## Passage

**********

As for a polyhydric alcohol monomer, discussed in (d) above, having at least 2 hydroxy groups and containing a saturated or unsaturated aliphatic hydrocarbon unit involving 3-22 carbon atoms, a polyhydric alcohol monomer in which a part of polyhydric alcohol monomer containing at least 2 hydroxy groups (for example, a hydrogen atom) has been substituted by a saturated or unsaturated aliphatic hydrocarbon group having 3-22 carbon atoms can be mentioned. As the examples for such a polyhydric alcohol monomer, ethylene glycol, 1,3-propylenediol, tetramothyl glycol, 1,4-butylenediol, 1,5-pentyldiol, 1,5-petiline glycol, pentamethylene glycol, octamethylene glycol, nonamethylene glycol, decamethylene glycol, diethyele glycol, triethylene glycol, tetraethylene glycol can be mentioned. Additionally, as the polycarboxylic acid monomer, discussed in (d) above, a polyarboxylic acid monomer in which a part of the polycarboxylic acid monomer containing at least 2 carboxylic groups has been substituted by a saturated or unsaturated aliphatic hydrocarbon group preferably having 3-22 carbon atoms can be mentioned. More specifically, n-dodecenylbutaneodic acid, isododecenylbutaneodic acid, n-dodecylbutaneodic acid, isododecylbutaneodic acid, isoctylbutaneodic acid, n-octylbutaneodic acid, n-butyl can be mentioned as preferable examples. The proportion of above polyhydric alcohol monomer and/or polycarboxyl acid monomer to be employed in the polyester of the invention, in terms of total of both components is 0.5-50 mol %, more preferably, 1-35 mol % of the whole monomer components. If the employment of these components is excessively great, the toner containing them becomes prone to aggregation and less resistant to blocking.
The principal chain of the polyester according to the present invention may include other aliphatic hydrocarbon unit such as an unsaturated apliphatic hydrocarbon, for instance, along with the above mentioned components. As for a monomer to introduce such an unsaturated aliphatic hydrocarbon unit, a polyhydric alcohol monomer containing at least 2 hydroxy groups and involving an unsaturated aliphatic acid unit and/or a polycarboxylic acid group containing at least 2 carboxylic acid groups and involving an unsaturated apliphatic acid unit are available. As for examples of the former polyhydric alcohol monomer containing at least 2 hydroxy groups and involving an unsaturated aliphatic hydrocarbon group, there is butendiol. As to the latter polycarboxylic acid monomer containing at least 2 carboxylic acid groups and involving an unsaturated aliphatic hydrocarbon unit, there are such examples as fumaric acid, maleic acid, citraconic acid, mesaconic acid, itaconic acid, and glutaconic acid. Monomers containing an unsaturated aliphatic hydrocarbon unit should be employed in a manner so that the total of like unsaturated aliphatic hydrocarbon unit and a long chained aliphatic hydrocarbon unit, previously described in (c), comprises 1-60 mol %, more preferably 5-50 mol %, of a structural unit of a principal chain contained in a non-linear polyester. If a saturated or unsaturated aliphatic hydrocarbon group containing 3-22 carbon atoms is involved, the like employment should comprise 1-30 mol %, more preferably 5-20 mol %, of a structural unit of a principal chain. If too much unsaturated aliphatic hydrocarbon unit is employed, an excessively low glass transition point (Tg) may make a toner prone to aggregation and less resistant to blocking. At the same time, the softening point of the toner becomes too low, causing the anti-offset property of the toner to deteriorate.

**********

Continue the passage above on the monomers for the toner polyester, starting right after its final sentence.

## Source records

**********

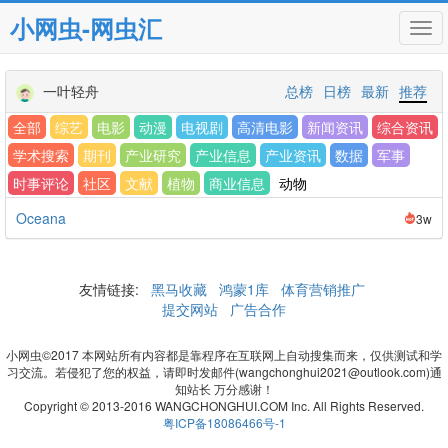
小网虫-网虫汇
Tog
navi
一叶轻舟
总榜
日榜
最新
推荐
全部
综艺
电影
动漫
电视剧
高清电影
新闻资讯
综合资讯
学术搜索
期刊
产业研究
产业信息
产业资讯
数据
军事
时事评论
社区
文献
植物
商业信息
动物
Oceana
3w
友情链接:
黑马收藏
鸿蒙1库
体育营销推广
提交网站
广告合作
小网虫©2017 本网站所有内容都是靠程序在互联网上自动搜集而来，仅供测试和学
习交流。若侵犯了您的权益，请即时发邮件(wangchonghui2021@outlook.com)通
知站长 万分感谢！
Copyright © 2013-2016 WANGCHONGHUI.COM Inc. All Rights Reserved.
粤ICP备18086466号-1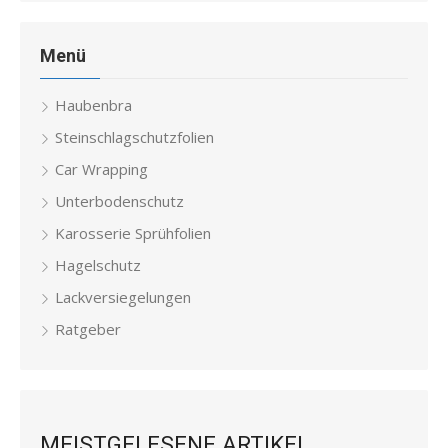
Menü
Haubenbra
Steinschlagschutzfolien
Car Wrapping
Unterbodenschutz
Karosserie Sprühfolien
Hagelschutz
Lackversiegelungen
Ratgeber
MEISTGELESENE ARTIKEL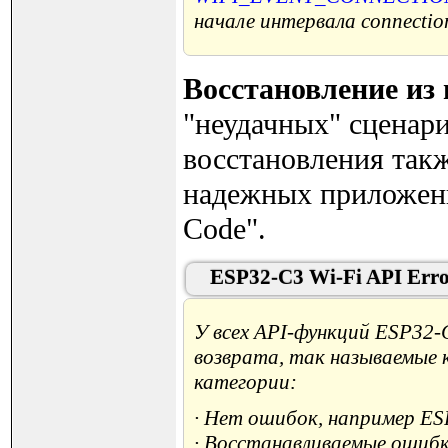
начале интервала connection
Восстановление из
"неудачных" сценар
восстановления так
надежных приложений
Code".
ESP32-C3 Wi-Fi API Err
У всех API-функций ESP32-
возврата, так называемые 
категории:
· Нет ошибок, например ES
· Восстанавливаемые ошибк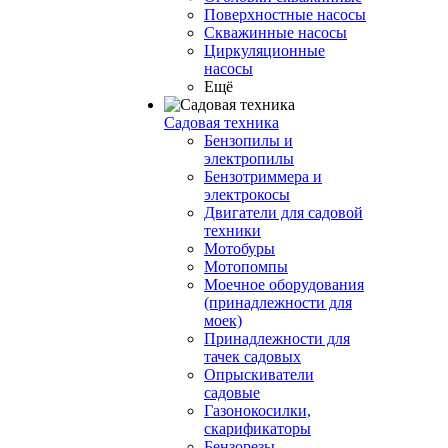
Поверхностные насосы
Скважинные насосы
Циркуляционные
насосы
Ещё
Садовая техника
Бензопилы и
электропилы
Бензотриммера и
электрокосы
Двигатели для садовой
техники
Мотобуры
Мотопомпы
Моечное оборудования
(принадлежности для
моек)
Принадлежности для
тачек садовых
Опрыскиватели
садовые
Газонокосилки,
скарификаторы
Бензорезы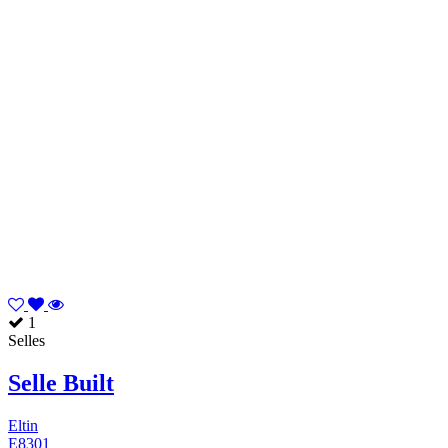
1
Selles
Selle Built
Eltin
E8301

**********

## Task result
The toner according to the present invention for developing an electrostatic image comprises particles made of a previously mentioned specific polymer as a binder and includes a coloring agent and, if necessary, an adding agent within the binder.
As for an above said coloring agent, the following examples are available: carbon black, nigrosine color (C.I. No. 50415B), aniline blue (C.I. No. 50405), chalcoil (C.I. No. azoec Blue 3), chrome yellow (C.I. No. 14090), ultramarine blue (C.I. No. 77103), Dupont oil red (C.I. No. 26105), quioline yellow (C.I. No. 47005), methyline blue chloride (C.I. No. 52015), phtalocyanine blue (C.I. No.4160), malachite green oxalate (C.I. No. 42000), lamp black (C.I. No. 77266), rose bengal (C.I. No. 45435), and mixture of these colors, and others. Sufficient proportion of such a coloring agent should be employed so as to generate a satisfactorily dense image. Normal employment should be, in terms of weight, 1-20 parts against 100 parts binder.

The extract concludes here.